Data items
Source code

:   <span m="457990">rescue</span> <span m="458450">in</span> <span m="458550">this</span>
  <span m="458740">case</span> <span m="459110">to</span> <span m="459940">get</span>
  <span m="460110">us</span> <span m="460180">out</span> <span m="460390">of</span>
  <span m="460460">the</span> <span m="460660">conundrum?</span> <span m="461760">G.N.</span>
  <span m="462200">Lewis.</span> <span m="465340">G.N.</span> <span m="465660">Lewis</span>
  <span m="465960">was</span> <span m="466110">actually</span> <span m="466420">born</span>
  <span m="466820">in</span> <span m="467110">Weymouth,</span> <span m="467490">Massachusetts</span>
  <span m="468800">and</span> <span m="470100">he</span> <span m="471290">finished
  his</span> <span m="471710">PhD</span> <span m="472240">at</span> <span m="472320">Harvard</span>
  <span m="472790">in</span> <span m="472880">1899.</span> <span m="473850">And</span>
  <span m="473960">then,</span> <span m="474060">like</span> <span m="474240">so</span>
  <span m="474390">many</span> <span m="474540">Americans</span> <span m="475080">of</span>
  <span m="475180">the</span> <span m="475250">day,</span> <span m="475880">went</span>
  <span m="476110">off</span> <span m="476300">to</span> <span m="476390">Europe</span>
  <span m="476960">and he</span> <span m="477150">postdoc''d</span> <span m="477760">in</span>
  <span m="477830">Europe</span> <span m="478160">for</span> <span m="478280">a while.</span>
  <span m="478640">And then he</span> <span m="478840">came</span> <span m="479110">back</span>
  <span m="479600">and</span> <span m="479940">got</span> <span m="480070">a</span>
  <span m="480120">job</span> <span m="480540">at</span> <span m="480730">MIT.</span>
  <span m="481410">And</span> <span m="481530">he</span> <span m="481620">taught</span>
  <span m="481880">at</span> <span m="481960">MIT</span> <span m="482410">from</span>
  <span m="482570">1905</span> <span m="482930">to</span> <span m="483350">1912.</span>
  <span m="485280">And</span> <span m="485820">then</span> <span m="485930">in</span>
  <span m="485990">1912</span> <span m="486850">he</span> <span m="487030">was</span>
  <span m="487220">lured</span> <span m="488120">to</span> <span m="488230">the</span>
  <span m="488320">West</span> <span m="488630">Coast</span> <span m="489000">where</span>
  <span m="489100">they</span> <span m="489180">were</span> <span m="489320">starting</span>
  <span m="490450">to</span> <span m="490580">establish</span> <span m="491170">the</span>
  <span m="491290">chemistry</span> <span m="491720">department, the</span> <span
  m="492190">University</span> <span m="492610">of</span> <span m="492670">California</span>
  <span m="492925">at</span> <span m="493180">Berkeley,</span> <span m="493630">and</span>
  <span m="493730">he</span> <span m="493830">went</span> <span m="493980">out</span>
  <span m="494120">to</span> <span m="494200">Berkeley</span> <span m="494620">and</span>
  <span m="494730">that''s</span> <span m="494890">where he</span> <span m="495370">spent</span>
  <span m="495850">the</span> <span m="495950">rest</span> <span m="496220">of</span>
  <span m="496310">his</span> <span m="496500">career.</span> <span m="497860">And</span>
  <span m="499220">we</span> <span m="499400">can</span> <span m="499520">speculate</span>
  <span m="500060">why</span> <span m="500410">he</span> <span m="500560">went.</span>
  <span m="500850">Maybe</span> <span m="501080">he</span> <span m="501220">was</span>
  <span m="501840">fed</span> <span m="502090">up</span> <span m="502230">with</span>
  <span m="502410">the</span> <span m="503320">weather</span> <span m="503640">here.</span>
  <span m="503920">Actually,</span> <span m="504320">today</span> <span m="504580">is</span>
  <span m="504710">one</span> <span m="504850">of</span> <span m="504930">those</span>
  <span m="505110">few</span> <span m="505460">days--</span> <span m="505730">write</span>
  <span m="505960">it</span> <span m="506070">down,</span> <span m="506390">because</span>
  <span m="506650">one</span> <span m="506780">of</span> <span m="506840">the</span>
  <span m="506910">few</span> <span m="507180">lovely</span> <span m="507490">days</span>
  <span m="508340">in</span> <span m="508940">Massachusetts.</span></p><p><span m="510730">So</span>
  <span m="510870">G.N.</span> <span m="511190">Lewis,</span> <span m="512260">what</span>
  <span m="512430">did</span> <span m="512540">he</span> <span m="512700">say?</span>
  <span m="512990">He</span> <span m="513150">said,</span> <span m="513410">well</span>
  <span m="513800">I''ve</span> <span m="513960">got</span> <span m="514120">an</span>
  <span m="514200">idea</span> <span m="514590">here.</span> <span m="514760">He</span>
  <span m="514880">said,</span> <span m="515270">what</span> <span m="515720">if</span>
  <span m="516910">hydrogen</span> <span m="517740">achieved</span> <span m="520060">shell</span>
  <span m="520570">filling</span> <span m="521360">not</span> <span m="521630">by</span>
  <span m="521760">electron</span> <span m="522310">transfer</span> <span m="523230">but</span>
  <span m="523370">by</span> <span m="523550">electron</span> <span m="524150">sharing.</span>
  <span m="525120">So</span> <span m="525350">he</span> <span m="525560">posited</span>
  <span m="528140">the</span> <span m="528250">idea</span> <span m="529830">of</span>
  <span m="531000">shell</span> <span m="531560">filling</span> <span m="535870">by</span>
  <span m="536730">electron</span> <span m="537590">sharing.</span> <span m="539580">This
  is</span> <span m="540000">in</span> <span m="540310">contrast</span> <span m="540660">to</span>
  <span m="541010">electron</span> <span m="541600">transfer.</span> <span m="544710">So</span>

- _Exercise brief_
What you return should be the records above, repeated exactly.

- _Solution to this problem_
Source code

:   <span m="457990">rescue</span> <span m="458450">in</span> <span m="458550">this</span>
  <span m="458740">case</span> <span m="459110">to</span> <span m="459940">get</span>
  <span m="460110">us</span> <span m="460180">out</span> <span m="460390">of</span>
  <span m="460460">the</span> <span m="460660">conundrum?</span> <span m="461760">G.N.</span>
  <span m="462200">Lewis.</span> <span m="465340">G.N.</span> <span m="465660">Lewis</span>
  <span m="465960">was</span> <span m="466110">actually</span> <span m="466420">born</span>
  <span m="466820">in</span> <span m="467110">Weymouth,</span> <span m="467490">Massachusetts</span>
  <span m="468800">and</span> <span m="470100">he</span> <span m="471290">finished
  his</span> <span m="471710">PhD</span> <span m="472240">at</span> <span m="472320">Harvard</span>
  <span m="472790">in</span> <span m="472880">1899.</span> <span m="473850">And</span>
  <span m="473960">then,</span> <span m="474060">like</span> <span m="474240">so</span>
  <span m="474390">many</span> <span m="474540">Americans</span> <span m="475080">of</span>
  <span m="475180">the</span> <span m="475250">day,</span> <span m="475880">went</span>
  <span m="476110">off</span> <span m="476300">to</span> <span m="476390">Europe</span>
  <span m="476960">and he</span> <span m="477150">postdoc''d</span> <span m="477760">in</span>
  <span m="477830">Europe</span> <span m="478160">for</span> <span m="478280">a while.</span>
  <span m="478640">And then he</span> <span m="478840">came</span> <span m="479110">back</span>
  <span m="479600">and</span> <span m="479940">got</span> <span m="480070">a</span>
  <span m="480120">job</span> <span m="480540">at</span> <span m="480730">MIT.</span>
  <span m="481410">And</span> <span m="481530">he</span> <span m="481620">taught</span>
  <span m="481880">at</span> <span m="481960">MIT</span> <span m="482410">from</span>
  <span m="482570">1905</span> <span m="482930">to</span> <span m="483350">1912.</span>
  <span m="485280">And</span> <span m="485820">then</span> <span m="485930">in</span>
  <span m="485990">1912</span> <span m="486850">he</span> <span m="487030">was</span>
  <span m="487220">lured</span> <span m="488120">to</span> <span m="488230">the</span>
  <span m="488320">West</span> <span m="488630">Coast</span> <span m="489000">where</span>
  <span m="489100">they</span> <span m="489180">were</span> <span m="489320">starting</span>
  <span m="490450">to</span> <span m="490580">establish</span> <span m="491170">the</span>
  <span m="491290">chemistry</span> <span m="491720">department, the</span> <span
  m="492190">University</span> <span m="492610">of</span> <span m="492670">California</span>
  <span m="492925">at</span> <span m="493180">Berkeley,</span> <span m="493630">and</span>
  <span m="493730">he</span> <span m="493830">went</span> <span m="493980">out</span>
  <span m="494120">to</span> <span m="494200">Berkeley</span> <span m="494620">and</span>
  <span m="494730">that''s</span> <span m="494890">where he</span> <span m="495370">spent</span>
  <span m="495850">the</span> <span m="495950">rest</span> <span m="496220">of</span>
  <span m="496310">his</span> <span m="496500">career.</span> <span m="497860">And</span>
  <span m="499220">we</span> <span m="499400">can</span> <span m="499520">speculate</span>
  <span m="500060">why</span> <span m="500410">he</span> <span m="500560">went.</span>
  <span m="500850">Maybe</span> <span m="501080">he</span> <span m="501220">was</span>
  <span m="501840">fed</span> <span m="502090">up</span> <span m="502230">with</span>
  <span m="502410">the</span> <span m="503320">weather</span> <span m="503640">here.</span>
  <span m="503920">Actually,</span> <span m="504320">today</span> <span m="504580">is</span>
  <span m="504710">one</span> <span m="504850">of</span> <span m="504930">those</span>
  <span m="505110">few</span> <span m="505460">days--</span> <span m="505730">write</span>
  <span m="505960">it</span> <span m="506070">down,</span> <span m="506390">because</span>
  <span m="506650">one</span> <span m="506780">of</span> <span m="506840">the</span>
  <span m="506910">few</span> <span m="507180">lovely</span> <span m="507490">days</span>
  <span m="508340">in</span> <span m="508940">Massachusetts.</span></p><p><span m="510730">So</span>
  <span m="510870">G.N.</span> <span m="511190">Lewis,</span> <span m="512260">what</span>
  <span m="512430">did</span> <span m="512540">he</span> <span m="512700">say?</span>
  <span m="512990">He</span> <span m="513150">said,</span> <span m="513410">well</span>
  <span m="513800">I''ve</span> <span m="513960">got</span> <span m="514120">an</span>
  <span m="514200">idea</span> <span m="514590">here.</span> <span m="514760">He</span>
  <span m="514880">said,</span> <span m="515270">what</span> <span m="515720">if</span>
  <span m="516910">hydrogen</span> <span m="517740">achieved</span> <span m="520060">shell</span>
  <span m="520570">filling</span> <span m="521360">not</span> <span m="521630">by</span>
  <span m="521760">electron</span> <span m="522310">transfer</span> <span m="523230">but</span>
  <span m="523370">by</span> <span m="523550">electron</span> <span m="524150">sharing.</span>
  <span m="525120">So</span> <span m="525350">he</span> <span m="525560">posited</span>
  <span m="528140">the</span> <span m="528250">idea</span> <span m="529830">of</span>
  <span m="531000">shell</span> <span m="531560">filling</span> <span m="535870">by</span>
  <span m="536730">electron</span> <span m="537590">sharing.</span> <span m="539580">This
  is</span> <span m="540000">in</span> <span m="540310">contrast</span> <span m="540660">to</span>
  <span m="541010">electron</span> <span m="541600">transfer.</span> <span m="544710">So</span>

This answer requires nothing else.